2. Legislação brasileira e a proteção dos animais não humanos contra o

2.3 Constituição Federal de 1988, legislação animal em geral e crime de

2.3.1 Análise do tipo penal de maus-tratos e consequências

Por ora, indispensável a análise do tipo penal objeto do presente trabalho de monografia, qual seja a conduta de maus-tratos. Assim dispõe o artigo 32 da Lei de Crimes Ambientais:

Art. 32. Praticar ato de abuso, maus-tratos, ferir ou mutilar animais silvestres, domésticos ou domesticados, nativos ou exóticos: Pena - detenção, de três meses a um ano, e multa. § 1º Incorre nas mesmas penas quem realiza experiência dolorosa ou cruel em animal vivo, ainda que para fins didáticos ou científicos, quando existirem recursos alternativos. § 2º A pena é aumentada de um sexto a um terço, se ocorre morte do animal. Em relação à sanção penal, conforme se infere, as penas são baixas, podendo serem substituídas por multa, em caso de condenação resulta em detenção, e não em reclusão. O que não parece razoável nem proporcional, tanto pela gravidade da conduta, quanto pelo bem jurídico que deveria estar sendo protegido, como também em comparação com as penas de outros crimes, menos graves e que não envolvem vidas.

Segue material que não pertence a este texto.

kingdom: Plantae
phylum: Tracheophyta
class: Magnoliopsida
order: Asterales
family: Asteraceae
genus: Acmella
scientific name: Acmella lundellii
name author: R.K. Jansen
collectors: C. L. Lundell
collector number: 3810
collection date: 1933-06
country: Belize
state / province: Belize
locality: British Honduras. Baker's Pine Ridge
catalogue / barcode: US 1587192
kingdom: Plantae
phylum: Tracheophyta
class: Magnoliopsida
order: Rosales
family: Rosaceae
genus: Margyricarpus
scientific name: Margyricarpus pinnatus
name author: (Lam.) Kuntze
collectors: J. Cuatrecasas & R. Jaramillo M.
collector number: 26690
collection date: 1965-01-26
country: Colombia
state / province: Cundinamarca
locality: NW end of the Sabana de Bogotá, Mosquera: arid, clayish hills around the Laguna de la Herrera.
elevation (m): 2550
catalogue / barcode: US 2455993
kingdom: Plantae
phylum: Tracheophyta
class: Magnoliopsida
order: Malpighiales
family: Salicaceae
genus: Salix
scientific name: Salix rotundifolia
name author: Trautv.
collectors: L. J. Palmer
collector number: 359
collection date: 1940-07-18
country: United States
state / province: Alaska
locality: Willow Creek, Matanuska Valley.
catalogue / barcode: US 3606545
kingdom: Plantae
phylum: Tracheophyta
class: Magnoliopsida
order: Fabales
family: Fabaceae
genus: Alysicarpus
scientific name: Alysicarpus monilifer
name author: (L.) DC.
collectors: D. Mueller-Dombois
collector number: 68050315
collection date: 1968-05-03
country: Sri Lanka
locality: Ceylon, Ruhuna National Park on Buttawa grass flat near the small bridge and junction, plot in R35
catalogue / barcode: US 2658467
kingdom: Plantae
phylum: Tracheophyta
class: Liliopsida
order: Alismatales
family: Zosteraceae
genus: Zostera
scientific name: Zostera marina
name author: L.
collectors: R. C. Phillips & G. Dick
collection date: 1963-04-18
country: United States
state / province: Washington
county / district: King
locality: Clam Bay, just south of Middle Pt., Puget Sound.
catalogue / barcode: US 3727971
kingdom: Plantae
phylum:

A título de exemplo, para um simples furto - pode-se imaginar aqui qualquer objeto, como uma fiação elétrica da rede pública ou um par de tênis - o Código Penal7 prevê a pena de reclusão de 1 a 4 anos e multa. Ainda, se caso o agente cometer o crime durante o repouso noturno, aumenta-se mais um terço da pena. Não parece nem ao menos racional que um par de tênis seja mais bem protegido que a integridade física ou a vida de qualquer animal.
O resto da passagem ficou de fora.